We need to get our RK4 solver in here.
import ps5lib
The Lorenz attractor is defined as
\[\vec{F}\left( \vec{x}, a, r, b \right) = \left[ \begin{array}{c} \dot{x}\\ \dot{y}\\ \dot{z}\\ \end{array} \right] = \left[ \begin{array}{c} a(y - x)\\ rx - y - xz\\ xy - bz\\ \end{array} \right]\]a = 16
r = 45
b = 4
initial_state = np.array([28, 10, 8/3])
lorenz = lambda t, y: np.array([a * (y[1] - y[0]),
r * y[0] - y[1] - y[0] * y[2],
y[0] * y[1] - b * y[2]])
We can now plug our system into our solver.
data = ps5lib.mrk4(lorenz, 0, initial_state,
0.001, 30000, writecsv='p6_lorenz.csv')
from mpl_toolkits.mplot3d import Axes3D
fig = plt.figure()
ax = fig.add_subplot(111, projection='3d')
ax.plot(data[:, 0], data[:, 1], data[:, 2])
plt.show()
Now let’s use mutual
to estimate our $\tau$.
output = !mutual -D 200 p6_lorenz.csv
p6d_raw = np.array([row.split(' ') for row in output[10:]],
dtype=np.float64)
We can plot our results.
p6d = pd.DataFrame(p6d_raw, columns=['Tau', 'AMI'])
p6d.plot(x='Tau', y='AMI', label=r'AMI vs. $\tau$', legend=False)
plt.show()
p6d.idxmin()
Tau 0
AMI 104
dtype: int64
Yielding our first min value to be $\tau = 0.105$, or in terms of intervals, $\tau = 105$.
What does lyap_k
tell you about $\lambda$? Turn in this plot. Does that value make sense?
%%bash --out output --err error
lyap_k -R 0.5 -r 0.1 -m 7 -M 7 -d 104 p6_lorenz.csv -o p6_lorenz.lyap
[0.001 * val for val in lyap_plot('p6_lorenz.lyap')]
[6.8879699247983426e-08,
7.2126691729333411e-07,
1.5672180451129786e-07,
5.9252631578879269e-08,
6.577045112781558e-07]
This tells us that a good approximation is $\lambda \approx 7 \times 10^{-7}$. This generally makes sense as the attractor stays in a finite area.

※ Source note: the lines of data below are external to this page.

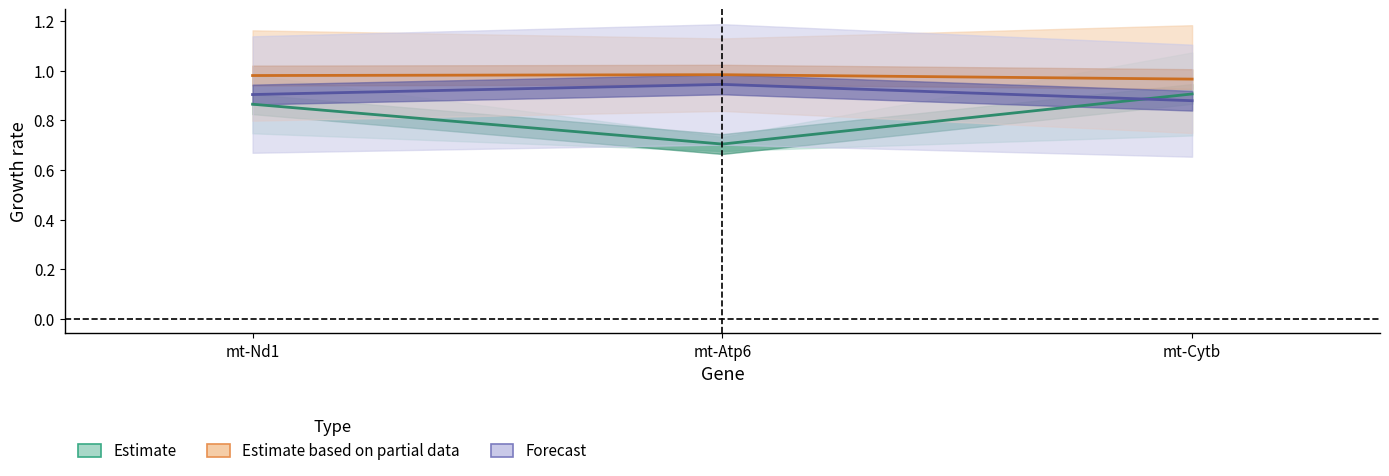

Reading left to right, extract all data points from this chart.

Estimate (mid): 0.9	0.7	0.9
Estimate based on partial data (mid): 1.0	1.0	1.0
Forecast (mid): 0.9	0.9	0.9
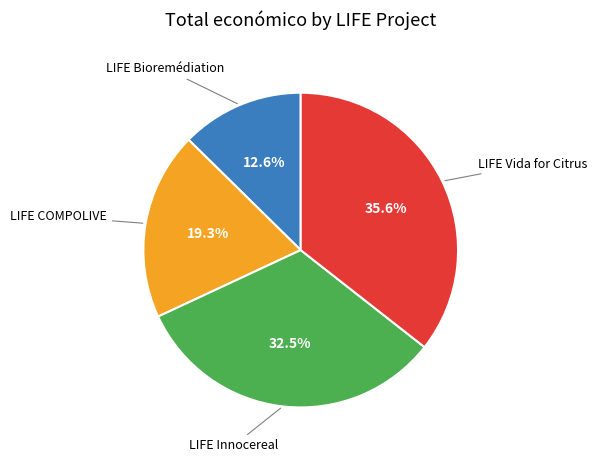

Does LIFE Vida for Citrus represent more than half of the total?

No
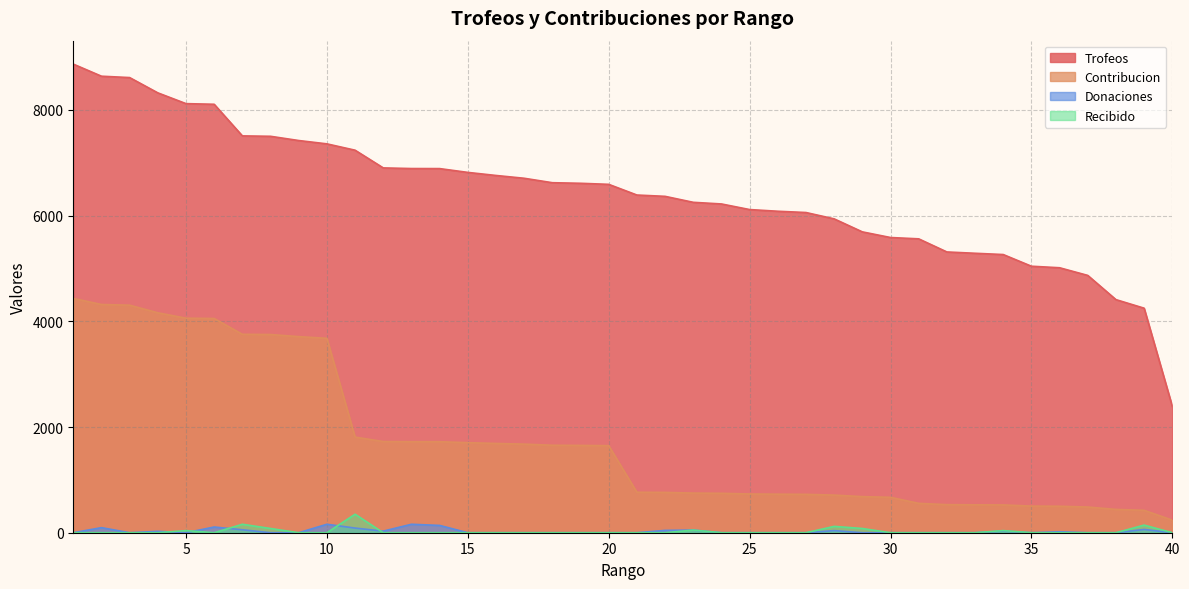

What is the total value across all series at 31?

6116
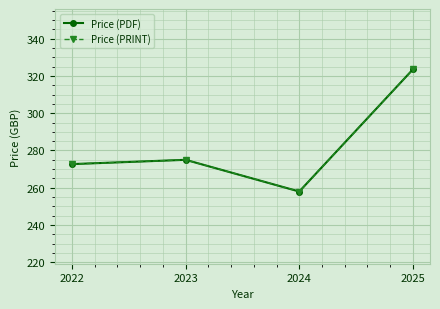

The Price (PDF) series shows 171.5 at 2023. True or false?

False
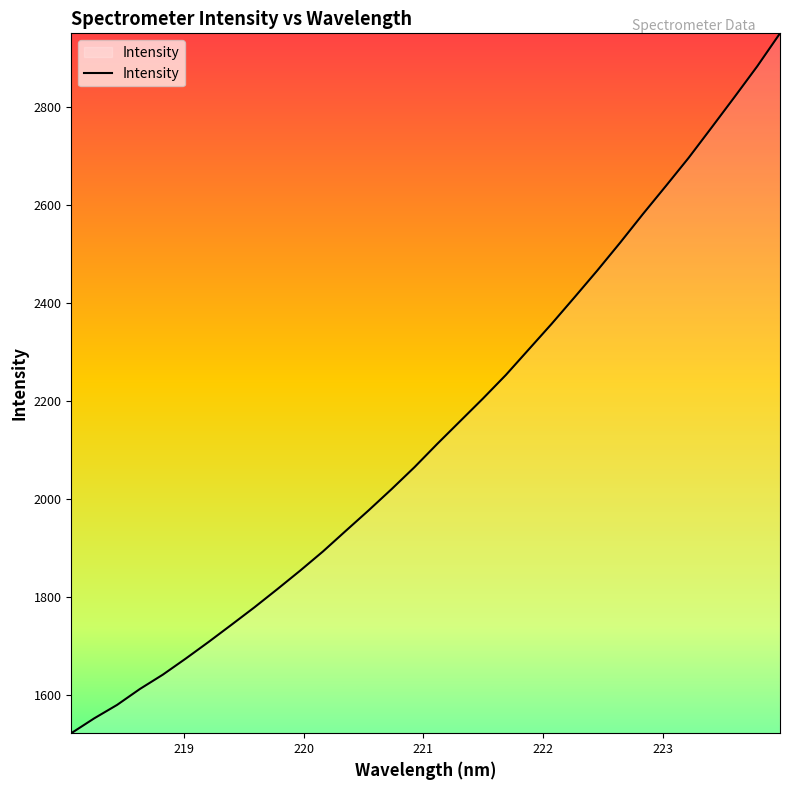

What is the difference between the maximum and minimum values?

1429.0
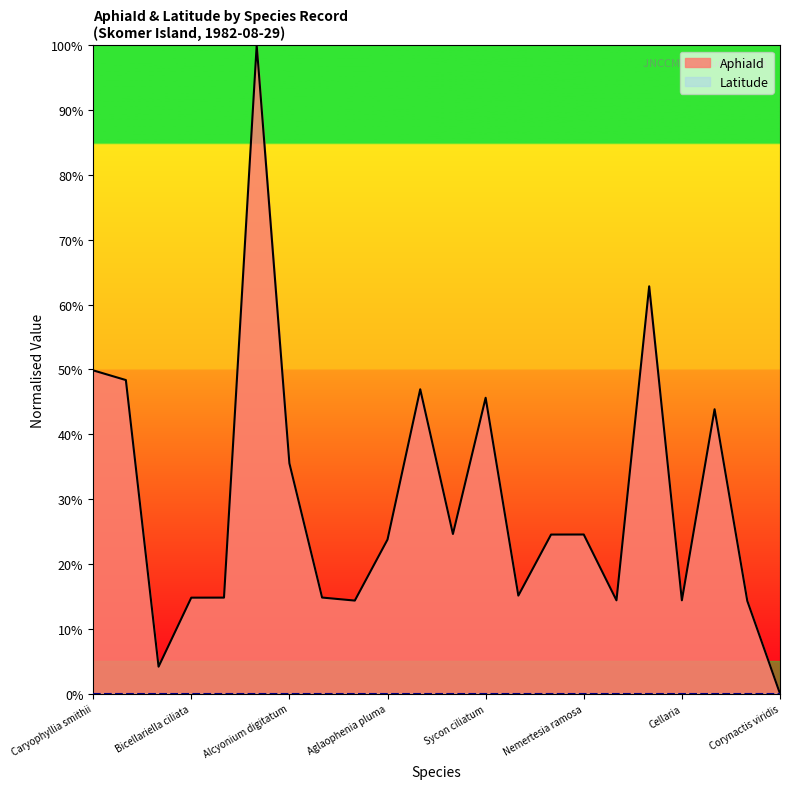

What is the ratio of the value at Bugula plumosa to the value at Chartella papyracea?

1.0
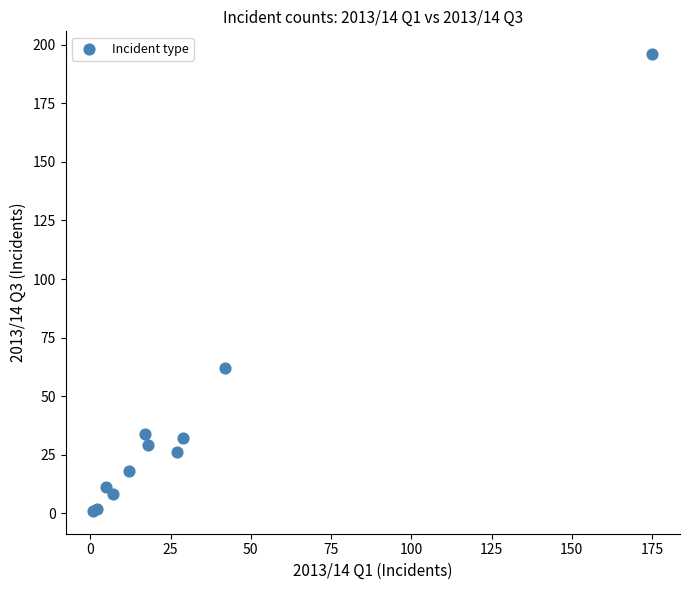

What Y value in the scatter plot is closest to 98?

62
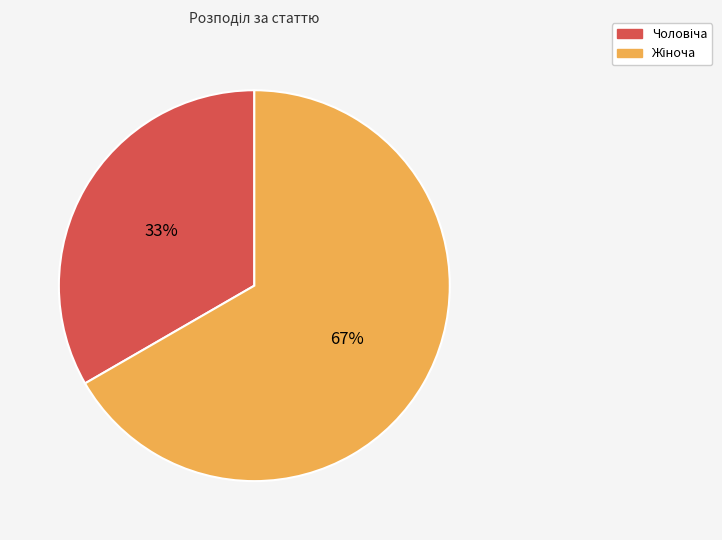

Does any single category account for the majority?

Yes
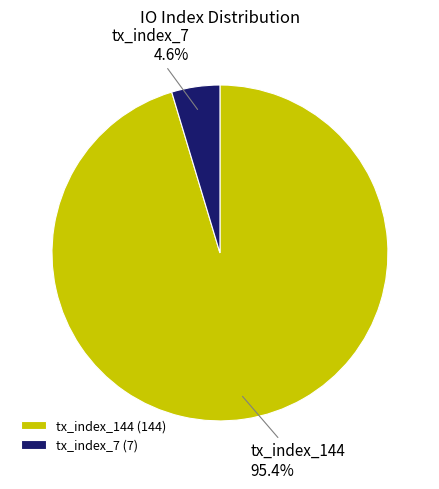

To the nearest percent, what is the difference between the largest and smallest slice percentages?

91%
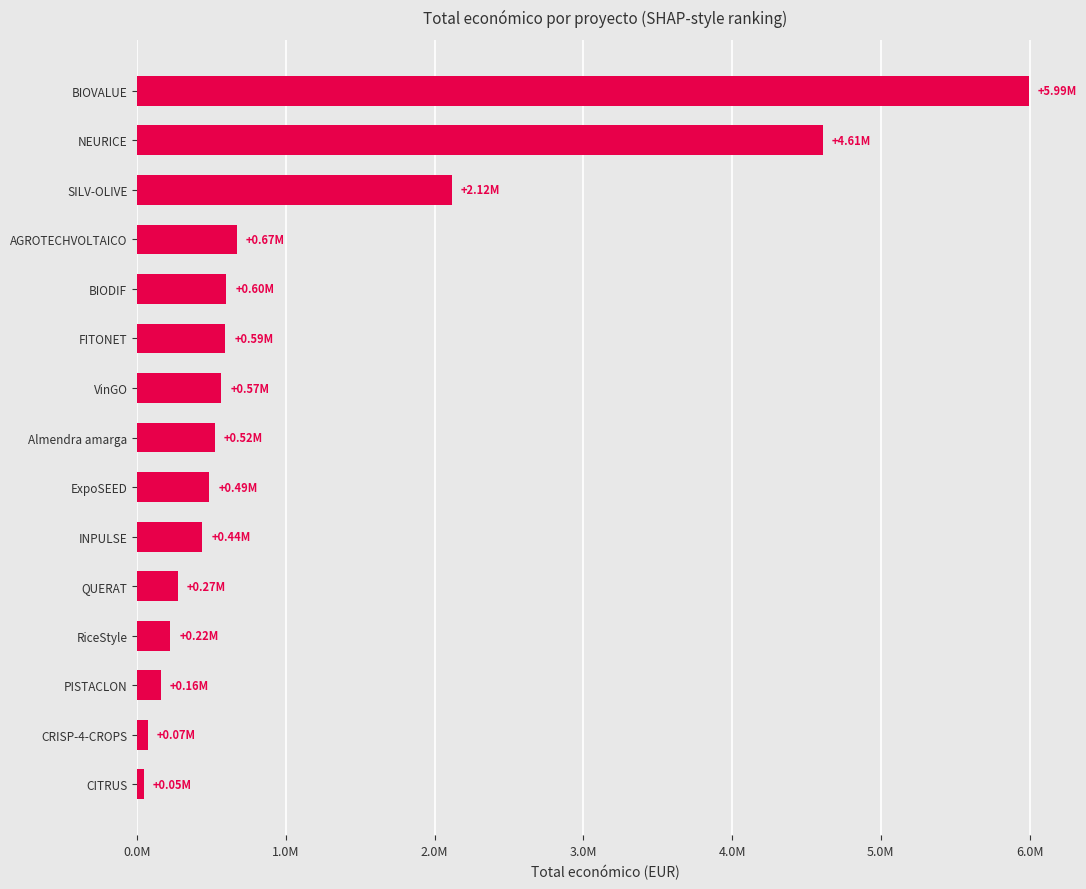

Where is the data nearest to the value 3019931?

SILV-OLIVE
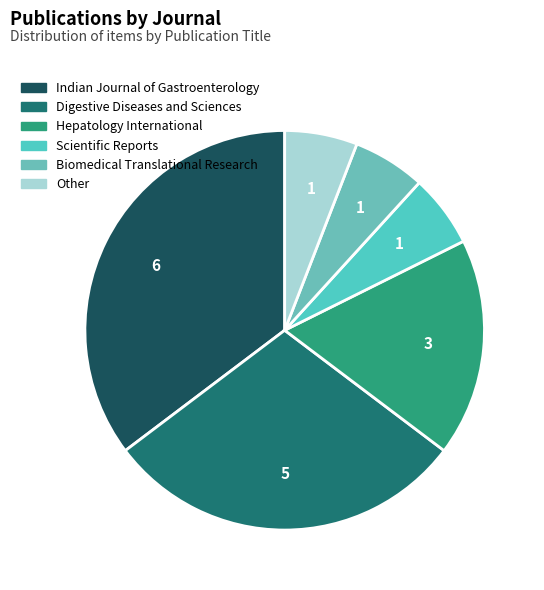

How many slices are in this pie chart?

6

(b) Run the PS7 code from the same initial condition and compute the eigenvalues of the resulting variational matrix and use them to calculate the exponents:
\[\lambda_i = \lim_{t \to \infty} \frac{1}{t} \ln \lvert m_i (t) \rvert\]where $m_i(t)$ are the eigenvalues of the variational matrix ${\delta_{ij}}$. Compare these results to your answers in part (a).
def gen_lorenz(a, r, b):
lorenz = lambda t, y: np.array([a * (y[1] - y[0]),
r * y[0] - y[1] - y[0] * y[2],
y[0] * y[1] - b * y[2],
-a * y[3] + a * y[6],
-a * y[4] + a * y[7],
-a * y[5] + a * y[8],
(r - y[2]) * y[3] - y[6] - y[0] * y[9],
(r - y[2]) * y[4] - y[7] - y[0] * y[10],
(r - y[2]) * y[5] - y[8] - y[0] * y[11],
y[1] * y[3] + y[0] * y[6] - b * y[9],
y[1] * y[4] + y[0] * y[7] - b * y[10],
y[1] * y[5] + y[0] * y[8] - b * y[11]])
return lorenz
Now we can create a Lorenz system with the correct parameters and solve.
lorenz = gen_lorenz(16, 45, 4)
initial_state = np.array([0, 1, 2, 1, 0, 0, 0, 1, 0, 0, 0, 1],
dtype=np.float64)
data = ps5lib.mrk4(lorenz, 0, initial_state, 0.001, 30000)
We can extract the final variational matrix from this result.
variation = np.array([data[-1, 3:6], data[-1, 6:9], data[-1, 9:12]])
variation
array([[ -4.63477474e+14, -3.51754723e+14, -8.82985607e+14],
[ -7.10797071e+14, -5.39457127e+14, -1.35416200e+15],
[ -6.09234089e+13, -4.62376231e+13, -1.16067115e+14]])
Finding the eigenvalues is straightforward.
eigenvalues = np.linalg.eig(variation)[0]
eigenvalues
array([ -1.11900172e+15, 7.59213360e-02, 1.05748944e+01])
Finally we can solve the limit.
np.log(np.abs(eigenvalues)) / 1e90
array([ 3.46512134e-89, -2.57805753e-90, 2.35848274e-90])
This limit will go to zero, which doesn’t quite mesh with my above answer. Assuming that machine error is the cause, we’ll assume that Kantz’ algorithm is accurate in this case.